Content Copyright © 2014 Bloor. All Rights Reserved.
Also posted on: The IM Blog
This is a question that may not seem to have much relevance to IT. However, there are lots of geo-spatial applications where it is fundamental. One approach is to simply use longitude and latitude but the problem now is the time it takes to construct a map based on those co-ordinates. Or, you can store an image and then overlay data on top of the image. But what if the map is not static? For example, suppose you want to superimpose weather conditions and you want to do that in real-time, and you want to be able to layer other data on top as well (for example, where tweets are coming from) and you want to be able to drill down from a broader picture to more localised detail? How do you do all that with both scale and performance?
Successfully doing this with both accuracy and performance, as well as scale, is the claim behind a new database offering called SpaceCurve. So, how does SpaceCurve work? There are four things you need to know. The first is that its storage and execution engine bypasses the operating system so that you get improved performance. That’s the easy part. The second thing is that SpaceCurve stores data using polymorphic space-filling curves. Now, a space-filling curve is a mathematical concept (technically, a mapping from n-dimensional space to m-dimensional space) in which the curve goes through every point in the space and, it turns out, they are well suited to parallelisation. However, what you do not want to do is to limit yourself to a particular mapping or space-filling curve, that’s a bit like sharding your data: good for what you originally thought of but not so useful for other applications that have different requirements. This is where the polymorphic nature of the curves comes in—being used in a computer science sense (as in object orientation) rather than mathematically, where it has no meaning—such that SpaceCurve is not tied to any particular curve but can dynamically construct and remap to whatever is most appropriate (determined by built-in algorithms) for the data in question.
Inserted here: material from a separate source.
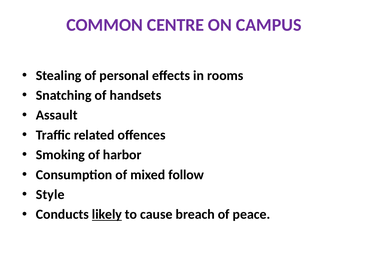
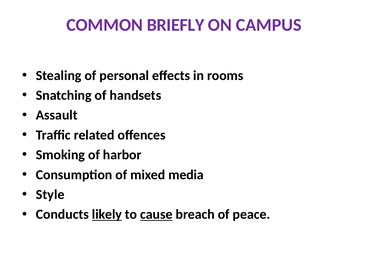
CENTRE: CENTRE -> BRIEFLY
follow: follow -> media
cause underline: none -> present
Thirdly, SpaceCurve makes use of hyper-dimensional spatial sieves. These are based on work down by the founder (J Andrew Rogers) of SpaceCurve when he worked on databases for Google Earth and are to do with how you store multi-dimensional polygons within a tree (indexing) structure.
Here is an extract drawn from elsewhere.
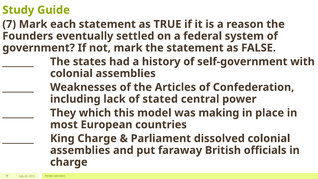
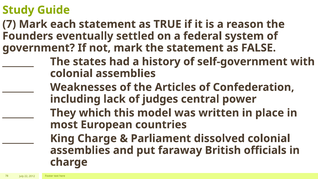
stated: stated -> judges
making: making -> written
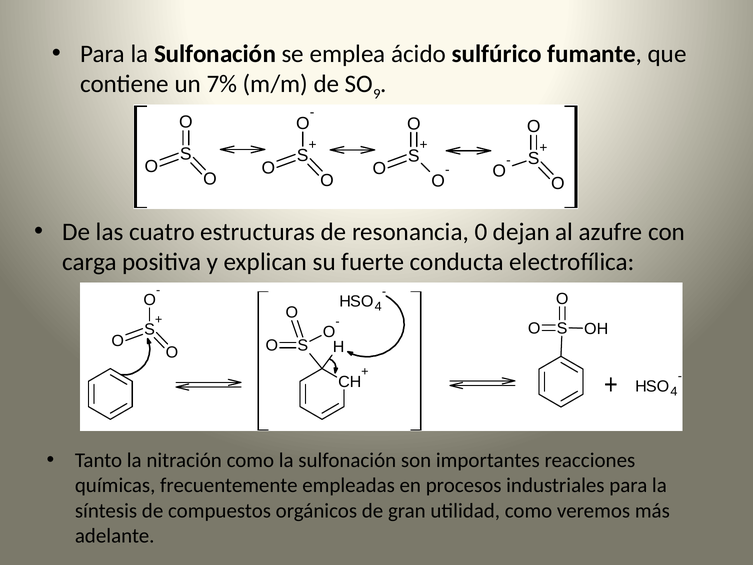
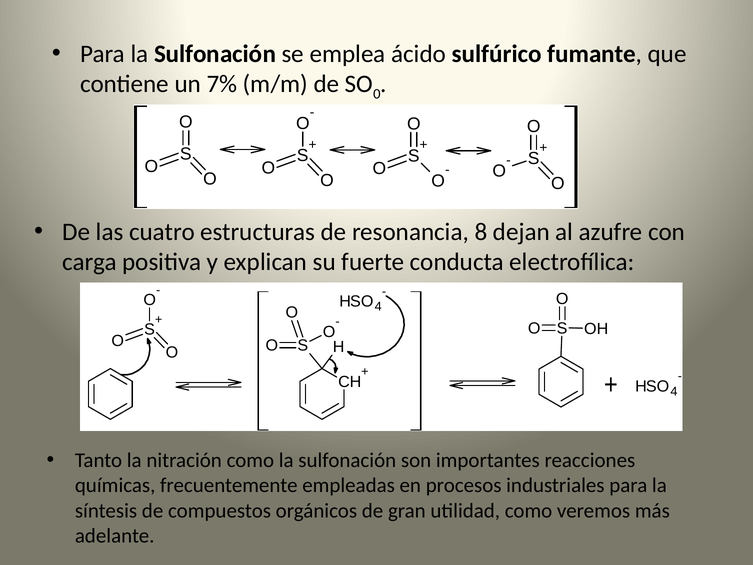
9: 9 -> 0
0: 0 -> 8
Finally, SpaceCurve uses a version of Allen’s Interval Algebra (a form of Boolean algebra useful for spatiotemporal data) that has been extended to support multi-dimensional environments, which the company uses to parallelise SQL statements (with SQL being automatically translated into the Interval Algebra for you).
I hope you got your head around all of that. The bottom line is that SpaceCurve can store a lot—the product has been designed to scale to thousands of nodes, though that scale has not been implemented yet—of data (and it doesn’t just have to be spatial data). Moreover, it is extremely fast—the company describes its capabilities as “simultaneous real-time capture, fusion and analysis”—and having seen a demonstration of the product I have to say that it extremely impressive. As an aside, bear in mind that The Internet of Things is going to involve a lot of location-based information and traditional database technology has simply not been designed to handle the sort of scale and performance that this is going to require. It looks to me like SpaceCurve has a lot going for it.